High heart rate is related to increased sympathetic activity, which reflects increased stress or anxiety and may lead to atherosclerosis and increased cardiovascular morbidity and mortality.31 The combination of hypertension and high heart rate may induce atherosclerotic lesions and the development of stroke and CHD. Experimental and clinical studies have already suggested that heart rate reduction may improve coronary endothelial function, slow atherosclerosis and reduce the stroke volume.32, 33, 34 However, hypertension itself is one of the most important risk factors for stroke and CHD. In addition, a high heart rate increases cardiac output, aggravates vasoconstriction and elevating BP.35 Furthermore, both atrial fibrillation related to a high heart rate and BP elevation are important risk factors of stroke and congestive heart failure related to CHD. Thus, reducing the heart rate may have an additional preventive effect on stroke and CHD based on the administration of antihypertensive treatment in hypertensives.
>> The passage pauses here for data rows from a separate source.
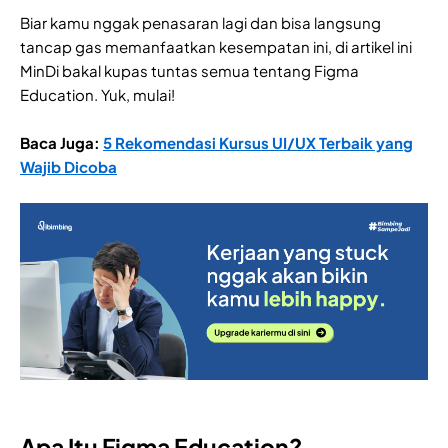
Biar kamu nggak penasaran lagi dan bisa langsung
tancap gas memanfaatkan kesempatan ini, di artikel ini
MinDi bakal kupas tuntas semua tentang Figma
Education. Yuk, mulai!
Baca Juga:
5 Rekomendasi Kursus UI/UX Terbaik yang
Wajib Dicoba
Apa Itu Figma Education?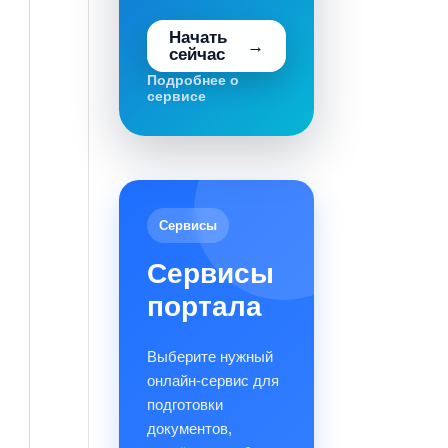
Начать
сейчас
Подробнее о
сервисе
Сервисы
Сервисы
портала
Выберите нужный
онлайн-сервис для
подготовки
документов,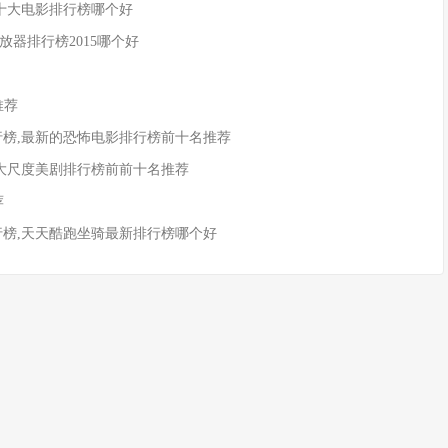
013十大电影排行榜哪个好
os播放器排行榜2015哪个好
推荐
行榜,最新的恐怖电影排行榜前十名推荐
,大尺度美剧排行榜前前十名推荐
荐
行榜,天天酷跑坐骑最新排行榜哪个好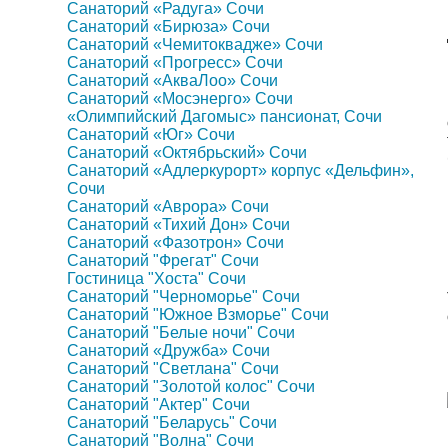
Санаторий «Радуга» Сочи
Санаторий «Бирюза» Сочи
Санаторий «Чемитоквадже» Сочи
Санаторий «Прогресс» Сочи
Санаторий «АкваЛоо» Сочи
Санаторий «Мосэнерго» Сочи
«Олимпийский Дагомыс» пансионат, Сочи
Санаторий «Юг» Сочи
Санаторий «Октябрьский» Сочи
Санаторий «Адлеркурорт» корпус «Дельфин»,
Сочи
Санаторий «Аврора» Сочи
Санаторий «Тихий Дон» Сочи
Санаторий «Фазотрон» Сочи
Санаторий "Фрегат" Сочи
Гостиница "Хоста" Сочи
Санаторий "Черноморье" Сочи
Санаторий "Южное Взморье" Сочи
Санаторий "Белые ночи" Сочи
Санаторий «Дружба» Сочи
Санаторий "Светлана" Сочи
Санаторий "Золотой колос" Сочи
Санаторий "Актер" Сочи
Санаторий "Беларусь" Сочи
Санаторий "Волна" Сочи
This cohort study was conducted in a Chinese Mongolian population who had a high prevalence of hypertension and different living customs from Chinese Han people. The study participants were homogeneous regarding their genetic background and environmental exposures. In addition, this cohort had a low rate of loss to follow-up and a relatively long follow-up time. These stronger points were helpful for us to obtain a less biased association between exposure variables and outcome events. However, there were two potential limitations in this study. First, the sample size of our study is comparatively small, and the relatively low number of stroke and CHD events was observed, which might underestimate the association between heart rate and stroke and CHD because of relatively low power. Second, BP and heart rate were recorded only once at baseline, and we have no data on the possible changes in BP and heart rate during follow-up. Future studies should examine the association between BP and heart rate change and the risk of stroke and CHD. In addition, the clinic heart rate may be influenced by environmental stimuli such as the so-called white-coat effect.36 Studies have shown that the home-measured resting heart rate could avoid the white-coat effect and has better reproducibility.37 In our study, the resting heart rate was determined mostly in villagers’ homes, which might reduce the impact of environmental stimuli. Finally, 889 people of these 2 adjacent townships did not participate in this cohort, which might have introduced some selection bias. We believe that this bias is minimal because it is unlikely that the individuals chose not to participate due to their BP and heart rate.

In conclusion, a high heart rate was an independent risk factor of CVD. Hypertensives with a high heart rate had the highest risk of stroke and CHD in the Inner Mongolians. These results indicate that the coexistence of hypertension and a high heart rate may be valuable predictor of stroke and CHD, and further preventive strategies are needed to simultaneously target hypertension and high heart rate.